QUESTIONS ON THE MATERIAL -
a – Translate this sentence from the text on nurse whistle blowing into Spanish: "A claim of whistle blowing by an RN who experiences an adverse employment action may be common, but a trial win by a whistle blowing RN is rare."
b – Continue the text on nurse whistle blowing, starting after its final sentence.

What possible reason could explain the New Jersey State Nurses Association's refusal to inform nurses that the whistle blowing law in New Jersey is worthless?

Why would the American Nurses Association ignore my case that demonstrates the defeat of the whistle blowing law? 

Section 3.5 of the nursing code of ethics states:

When a nurse chooses to engage in the act of responsible reporting about situations that are perceived as unethical, incompetent, illegal, or impaired, the professional organization has a responsibility to provide the nurse with support and assistance and to protect the practice of those nurses who choose to voice their concerns. Reporting unethical, illegal, incompetent, or impaired practices, even when done appropriately, may present substantial risks to the nurse; nevertheless, such risks do not eliminate the obligation to address serious threats to patient safety. 

A claim of whistle blowing by an RN who experiences an adverse employment action may be common, but a trial win by a whistle blowing RN is rare. A trial win by a whistle blowing RN who represented himself against New Jersey's largest health care system has never before happened; presumably such a trial win demonstrates the triumph of a determined nurse against seemingly insurmountable odds, yet that win was deliberately ignored by nursing associations.

AVAILABLE DATA -

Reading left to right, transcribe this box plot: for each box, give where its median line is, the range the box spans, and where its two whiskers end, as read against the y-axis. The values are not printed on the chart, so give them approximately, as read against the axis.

EXPECTED RESPONSES -
a – Puede ser común que un enfermero registrado (RN) que sufre una medida laboral adversa alegue haber denunciado irregularidades, pero es raro que un enfermero registrado denunciante gane un juicio.

b –
Two facts in my case represent important news to nurses everywhere, but those facts are especially important to New Jersey nurses:
1) a corrupt New Jersey judiciary will defeat the whistle blowing law when an employer-defendant is politically connected; 
2) a trial-winning, whistle blowing RN was denied compensation for his losses, was denied punitive damages after criminal retaliation, and suffered the destruction of his career as a result of his conscientious action. 

I repeatedly brought the two aforementioned facts to the attention of the American Nurses Association (ANA) and to the New Jersey State Nurses Association (NJSNA) that ignored them. My case illustrates the fact that whistleblowing by New Jersey nurses is folly, and the refusal by the aforementioned nursing associations to inform nurses of that fact is a clear betrayal of trust; nurses seemingly would expect their professional associations to warn them that whistle blowing will result in the certain destruction of their career and their certain economic ruin even if they win at a possible trial. 

I brought the facts of my case repeatedly to the attention of the ANA and the NJSNA with a request that the facts of my case be reported in their respective publications; those associations disregarded section 3.5 of the nursing code of ethics and completely ignored my case and provided no support to me. 

The ANA and the NJSNA inexplicably refused to acknowledge in my case a sensational story that every nurse would consider important; perhaps that refusal is due to the fact that my story involves nurses who criminally conspired to help an employer retaliate against a whistle blower.